Formalisations of Cellular Automata
The theories of complexity are the understanding of how independent agents are interacting in a system to influence each other and the whole system . Surprising computational tasks could result from interactions of independent agents in complex systems as the emergence of computation is a hot topic in the science of complexity . A promising environment to study emergent computation in cellular automata  which are the simplest mathematical representation of complex systems . They are uniform frameworks in which the simple agents are cells evolving through time-based on a local function, called the transition rules . Emerging computation in cellular automata has different forms. Some have studied specific computations like density and synchronization tasks [7, 14, 15, 18, 28] and pattern recognition . While others have considered Turing-universal automata [1, 2, 10, 12, 16, 19], i.e. Automata encompassing the whole computational power of the class of Turing machines . The well-established problems of universality in cellular automata remain an area where amazing phenomena at the edge of theoretical computer science and non-linear science can be discovered. One of the demonstrations of universality is based on mobile self-localized patterns of non-resting states , called gliders and their generators called glider guns which, when evolving alone, periodically recover their original shape after emitting several gliders. As an example, the famous Game of Life of Conway et al.  has been shown universal thanks to a gun called Gosper gun. This demonstration uses gliders to carry information and glider guns as a clock. We aim to construct an automatic system for the discovery of Turing-universal cellular automata. The first step presented here is the discovery of gliders and glider guns. The search for gliders was notably explored by Adamatzky et al. With a phenomenological search , Wuensche who used his Z-parameter and entropy , and Eppstein . Lohn et al.  and Ventrella  have searched for gliders using stochastic algorithms.
Number of Automata
The number of automata in E is the number of possible transition rules δ: S8+1 → S. There are 29 = 512 different rectangular 9-cell neighborhood states (including the central cell) so space E contains 2512 automata. An automaton of E can be described by telling what will be the new state of a cell at the next generation depending on its neighborhood as shown in Fig. 9.2. The number of automata of I depends on how many subsets of isotropic neighborhood states the 512 different rectangular 9-cell neighborhood states can be put.
Definitions of Patterns
A pattern P is a configuration of cells in a 2D space with relative positioning to one another. The evolution of P in the automaton A is the sequence (P A t )t≥0 such that P A 0 is the pattern P positioned alone in a 2-dimensional lattice Z2. A pattern is included in a configuration cat of an automaton A of the space E if the cat is the pattern P is positioned possibly with other cells. A pattern is included in the cat of an automaton A of the space I if a cat is P after applying rotations and symmetries possibly with other cells around. Figure 9.9 shows the R-pentomino of Game of Life after applying rotations and symmetries and Fig. 9.10 shows this pattern included in a configuration.

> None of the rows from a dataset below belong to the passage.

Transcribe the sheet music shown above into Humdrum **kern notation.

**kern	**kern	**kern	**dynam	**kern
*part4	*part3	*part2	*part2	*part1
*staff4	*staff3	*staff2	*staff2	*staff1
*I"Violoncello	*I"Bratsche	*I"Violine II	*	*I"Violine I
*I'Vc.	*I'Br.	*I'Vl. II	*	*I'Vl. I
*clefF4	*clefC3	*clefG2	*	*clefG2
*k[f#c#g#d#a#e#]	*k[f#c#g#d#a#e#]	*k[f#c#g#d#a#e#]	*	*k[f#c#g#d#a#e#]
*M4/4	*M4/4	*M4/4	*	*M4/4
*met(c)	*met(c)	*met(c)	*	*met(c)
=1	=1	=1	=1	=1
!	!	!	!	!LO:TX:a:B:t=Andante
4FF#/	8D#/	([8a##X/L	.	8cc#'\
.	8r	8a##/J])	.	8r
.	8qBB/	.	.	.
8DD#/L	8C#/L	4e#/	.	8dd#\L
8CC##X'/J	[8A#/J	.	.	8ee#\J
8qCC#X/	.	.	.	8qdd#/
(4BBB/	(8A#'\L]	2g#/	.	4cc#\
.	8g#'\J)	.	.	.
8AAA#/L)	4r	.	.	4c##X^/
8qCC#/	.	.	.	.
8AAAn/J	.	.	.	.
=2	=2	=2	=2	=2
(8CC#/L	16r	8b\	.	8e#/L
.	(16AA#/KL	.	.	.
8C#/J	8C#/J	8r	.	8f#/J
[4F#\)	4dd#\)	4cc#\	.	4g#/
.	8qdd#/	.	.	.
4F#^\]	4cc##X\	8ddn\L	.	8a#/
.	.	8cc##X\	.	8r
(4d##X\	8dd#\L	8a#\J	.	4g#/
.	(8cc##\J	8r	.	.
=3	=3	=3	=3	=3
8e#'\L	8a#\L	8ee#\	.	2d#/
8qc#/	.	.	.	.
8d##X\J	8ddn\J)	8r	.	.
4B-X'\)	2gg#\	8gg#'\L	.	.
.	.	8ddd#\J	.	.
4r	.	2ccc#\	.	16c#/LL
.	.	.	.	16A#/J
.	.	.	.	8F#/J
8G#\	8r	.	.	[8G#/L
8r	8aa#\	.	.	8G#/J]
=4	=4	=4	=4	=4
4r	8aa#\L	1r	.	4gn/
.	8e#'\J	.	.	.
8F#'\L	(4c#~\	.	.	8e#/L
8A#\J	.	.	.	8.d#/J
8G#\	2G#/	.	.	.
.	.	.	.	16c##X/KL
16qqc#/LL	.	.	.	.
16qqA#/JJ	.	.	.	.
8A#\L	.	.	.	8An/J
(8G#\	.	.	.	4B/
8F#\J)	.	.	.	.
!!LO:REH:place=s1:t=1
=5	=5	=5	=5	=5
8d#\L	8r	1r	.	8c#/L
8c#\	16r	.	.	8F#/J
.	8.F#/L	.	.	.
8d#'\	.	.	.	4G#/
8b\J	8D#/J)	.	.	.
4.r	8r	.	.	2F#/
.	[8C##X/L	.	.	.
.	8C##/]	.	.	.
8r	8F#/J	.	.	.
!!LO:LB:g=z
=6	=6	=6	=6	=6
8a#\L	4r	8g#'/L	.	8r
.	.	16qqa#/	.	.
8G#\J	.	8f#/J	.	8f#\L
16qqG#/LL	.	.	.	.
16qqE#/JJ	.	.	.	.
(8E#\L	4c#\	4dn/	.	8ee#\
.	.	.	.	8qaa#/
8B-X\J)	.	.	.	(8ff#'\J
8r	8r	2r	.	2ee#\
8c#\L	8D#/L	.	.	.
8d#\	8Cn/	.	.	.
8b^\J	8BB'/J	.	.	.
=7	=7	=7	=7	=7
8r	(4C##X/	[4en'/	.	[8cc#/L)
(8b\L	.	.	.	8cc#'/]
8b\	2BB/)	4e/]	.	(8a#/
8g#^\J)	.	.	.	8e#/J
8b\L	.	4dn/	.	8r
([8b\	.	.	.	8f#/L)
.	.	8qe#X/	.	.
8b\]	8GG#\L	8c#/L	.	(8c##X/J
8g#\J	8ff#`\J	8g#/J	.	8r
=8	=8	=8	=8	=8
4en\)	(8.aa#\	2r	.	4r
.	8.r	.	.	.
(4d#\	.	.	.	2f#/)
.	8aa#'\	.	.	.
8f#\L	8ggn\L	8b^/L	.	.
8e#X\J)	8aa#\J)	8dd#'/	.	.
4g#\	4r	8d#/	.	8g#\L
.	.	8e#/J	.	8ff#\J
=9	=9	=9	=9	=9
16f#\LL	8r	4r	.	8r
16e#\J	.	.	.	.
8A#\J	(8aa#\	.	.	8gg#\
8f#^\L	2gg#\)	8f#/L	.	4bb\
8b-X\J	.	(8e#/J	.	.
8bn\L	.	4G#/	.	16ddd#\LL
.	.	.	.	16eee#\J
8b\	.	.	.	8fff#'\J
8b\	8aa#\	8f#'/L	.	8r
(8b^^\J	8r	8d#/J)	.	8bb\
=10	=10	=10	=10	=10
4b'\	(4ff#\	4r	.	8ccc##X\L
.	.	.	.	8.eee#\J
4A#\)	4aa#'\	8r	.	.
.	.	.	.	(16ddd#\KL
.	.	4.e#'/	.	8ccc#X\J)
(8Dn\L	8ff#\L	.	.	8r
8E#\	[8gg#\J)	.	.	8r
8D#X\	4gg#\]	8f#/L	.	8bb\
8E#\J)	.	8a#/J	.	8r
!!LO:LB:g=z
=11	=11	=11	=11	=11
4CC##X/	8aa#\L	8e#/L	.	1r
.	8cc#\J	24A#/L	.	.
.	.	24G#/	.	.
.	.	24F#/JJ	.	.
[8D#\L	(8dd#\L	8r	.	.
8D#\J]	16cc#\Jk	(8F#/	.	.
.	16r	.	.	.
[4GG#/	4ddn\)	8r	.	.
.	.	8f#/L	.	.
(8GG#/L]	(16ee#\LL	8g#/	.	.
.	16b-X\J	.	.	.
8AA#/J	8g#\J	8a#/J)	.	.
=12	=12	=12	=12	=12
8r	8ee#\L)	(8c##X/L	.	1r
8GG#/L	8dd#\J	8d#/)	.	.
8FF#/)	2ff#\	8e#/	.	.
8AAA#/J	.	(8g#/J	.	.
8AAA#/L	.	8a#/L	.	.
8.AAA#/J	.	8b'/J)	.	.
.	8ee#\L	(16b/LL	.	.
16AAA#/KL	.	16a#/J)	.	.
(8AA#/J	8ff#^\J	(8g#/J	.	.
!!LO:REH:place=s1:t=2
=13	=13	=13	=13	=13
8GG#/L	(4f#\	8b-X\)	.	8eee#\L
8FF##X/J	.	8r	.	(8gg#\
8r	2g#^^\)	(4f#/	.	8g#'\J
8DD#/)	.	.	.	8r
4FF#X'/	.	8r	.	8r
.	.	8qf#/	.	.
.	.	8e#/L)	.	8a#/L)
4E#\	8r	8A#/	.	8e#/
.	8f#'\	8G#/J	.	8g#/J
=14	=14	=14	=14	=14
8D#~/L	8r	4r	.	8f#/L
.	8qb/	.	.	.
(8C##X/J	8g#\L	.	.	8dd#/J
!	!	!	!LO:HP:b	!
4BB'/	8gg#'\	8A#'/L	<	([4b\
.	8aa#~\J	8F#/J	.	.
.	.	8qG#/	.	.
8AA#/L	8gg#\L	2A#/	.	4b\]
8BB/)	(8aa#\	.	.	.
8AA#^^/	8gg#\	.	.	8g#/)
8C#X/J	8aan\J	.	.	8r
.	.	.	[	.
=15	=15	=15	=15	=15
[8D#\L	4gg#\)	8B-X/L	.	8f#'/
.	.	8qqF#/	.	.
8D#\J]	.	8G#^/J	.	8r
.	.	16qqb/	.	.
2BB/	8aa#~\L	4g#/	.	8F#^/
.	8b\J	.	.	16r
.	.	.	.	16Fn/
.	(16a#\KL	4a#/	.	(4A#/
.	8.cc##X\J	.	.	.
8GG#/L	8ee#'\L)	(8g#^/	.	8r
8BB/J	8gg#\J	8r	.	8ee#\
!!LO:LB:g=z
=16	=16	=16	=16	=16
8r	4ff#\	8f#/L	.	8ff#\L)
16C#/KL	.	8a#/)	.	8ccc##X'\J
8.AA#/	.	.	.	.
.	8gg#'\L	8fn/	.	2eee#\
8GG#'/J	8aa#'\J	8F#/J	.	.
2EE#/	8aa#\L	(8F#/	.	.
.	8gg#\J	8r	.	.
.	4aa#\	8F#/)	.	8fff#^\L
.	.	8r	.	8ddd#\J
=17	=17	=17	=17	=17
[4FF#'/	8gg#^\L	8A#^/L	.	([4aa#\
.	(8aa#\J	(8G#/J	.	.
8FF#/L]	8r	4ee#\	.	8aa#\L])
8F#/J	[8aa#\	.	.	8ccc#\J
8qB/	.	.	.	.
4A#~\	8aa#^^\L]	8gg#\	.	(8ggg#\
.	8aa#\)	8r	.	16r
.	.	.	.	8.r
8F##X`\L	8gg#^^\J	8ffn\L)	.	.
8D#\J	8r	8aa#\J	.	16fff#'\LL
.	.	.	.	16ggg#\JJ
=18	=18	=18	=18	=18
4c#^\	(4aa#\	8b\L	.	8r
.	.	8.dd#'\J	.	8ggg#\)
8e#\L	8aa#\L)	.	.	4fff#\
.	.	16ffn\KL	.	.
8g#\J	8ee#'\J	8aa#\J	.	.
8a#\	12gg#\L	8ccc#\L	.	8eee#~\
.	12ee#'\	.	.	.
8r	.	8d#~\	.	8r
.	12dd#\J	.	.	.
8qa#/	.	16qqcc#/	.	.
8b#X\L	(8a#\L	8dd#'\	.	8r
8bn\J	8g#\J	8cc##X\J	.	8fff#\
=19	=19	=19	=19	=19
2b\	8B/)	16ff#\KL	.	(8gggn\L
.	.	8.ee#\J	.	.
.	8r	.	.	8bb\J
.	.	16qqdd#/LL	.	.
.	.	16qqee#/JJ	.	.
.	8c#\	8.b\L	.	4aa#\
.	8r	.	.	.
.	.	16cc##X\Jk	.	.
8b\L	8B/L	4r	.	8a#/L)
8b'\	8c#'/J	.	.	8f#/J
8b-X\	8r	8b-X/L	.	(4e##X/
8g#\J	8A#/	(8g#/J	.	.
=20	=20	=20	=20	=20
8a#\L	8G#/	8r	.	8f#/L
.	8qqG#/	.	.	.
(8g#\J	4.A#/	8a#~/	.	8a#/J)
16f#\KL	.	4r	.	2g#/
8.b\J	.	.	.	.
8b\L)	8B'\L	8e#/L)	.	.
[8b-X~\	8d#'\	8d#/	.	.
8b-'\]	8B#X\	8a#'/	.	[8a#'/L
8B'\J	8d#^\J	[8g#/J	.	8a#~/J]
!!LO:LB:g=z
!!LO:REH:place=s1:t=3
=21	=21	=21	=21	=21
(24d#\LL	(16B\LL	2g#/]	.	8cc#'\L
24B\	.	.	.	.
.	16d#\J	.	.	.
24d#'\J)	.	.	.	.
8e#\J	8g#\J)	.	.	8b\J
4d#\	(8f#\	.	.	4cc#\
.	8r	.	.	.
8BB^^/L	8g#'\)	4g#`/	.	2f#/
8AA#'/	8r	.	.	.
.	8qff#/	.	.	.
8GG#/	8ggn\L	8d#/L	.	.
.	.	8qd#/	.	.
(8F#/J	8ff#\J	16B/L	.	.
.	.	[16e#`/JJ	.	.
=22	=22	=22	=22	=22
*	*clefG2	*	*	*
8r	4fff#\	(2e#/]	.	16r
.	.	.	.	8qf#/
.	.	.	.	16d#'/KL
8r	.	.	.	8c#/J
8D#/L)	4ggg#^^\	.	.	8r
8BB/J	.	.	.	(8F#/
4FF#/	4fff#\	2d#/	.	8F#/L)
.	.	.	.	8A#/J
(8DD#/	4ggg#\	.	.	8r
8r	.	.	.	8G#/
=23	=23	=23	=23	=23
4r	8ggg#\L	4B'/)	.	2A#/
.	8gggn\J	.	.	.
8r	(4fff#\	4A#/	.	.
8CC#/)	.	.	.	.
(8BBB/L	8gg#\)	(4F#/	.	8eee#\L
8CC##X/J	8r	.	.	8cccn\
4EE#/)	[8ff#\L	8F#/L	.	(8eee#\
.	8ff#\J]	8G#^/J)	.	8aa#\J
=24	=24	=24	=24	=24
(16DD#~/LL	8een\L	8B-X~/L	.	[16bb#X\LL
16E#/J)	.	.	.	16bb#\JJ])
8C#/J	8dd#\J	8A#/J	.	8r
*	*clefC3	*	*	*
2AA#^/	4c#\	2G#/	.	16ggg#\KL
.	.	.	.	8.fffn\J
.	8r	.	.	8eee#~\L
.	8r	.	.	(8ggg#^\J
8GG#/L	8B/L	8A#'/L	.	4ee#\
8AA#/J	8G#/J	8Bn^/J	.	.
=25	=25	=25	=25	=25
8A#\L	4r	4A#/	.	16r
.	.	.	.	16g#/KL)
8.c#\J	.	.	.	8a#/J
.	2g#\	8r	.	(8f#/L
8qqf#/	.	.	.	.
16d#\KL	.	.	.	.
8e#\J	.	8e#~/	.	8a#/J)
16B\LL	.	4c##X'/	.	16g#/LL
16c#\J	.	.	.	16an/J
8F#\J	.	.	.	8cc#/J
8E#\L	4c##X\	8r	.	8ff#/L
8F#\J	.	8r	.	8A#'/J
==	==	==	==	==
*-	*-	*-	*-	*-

To determine the set of automata B that accepts a pattern P of an automaton A, an image-filtering of P A t for all t is used. For all t, all neighborhoods in P A t, called used neighborhoods, are memorized. For the neighborhoods that have been memorized, δb is determined by δa, and only for the other ones, the function δb is free. Let n be the number of neighborhoods that have been memorized. For 512 − n neighborhoods, δb is free so 2512−n automata accept the pattern P . This process is shown in Fig. 9.17 for the glider of the Game of Life at generations 0 and 1. 29 neighborhoods have been memorized leading to having 2483 automata of the space E that accept this glider during the two first generations in this direction.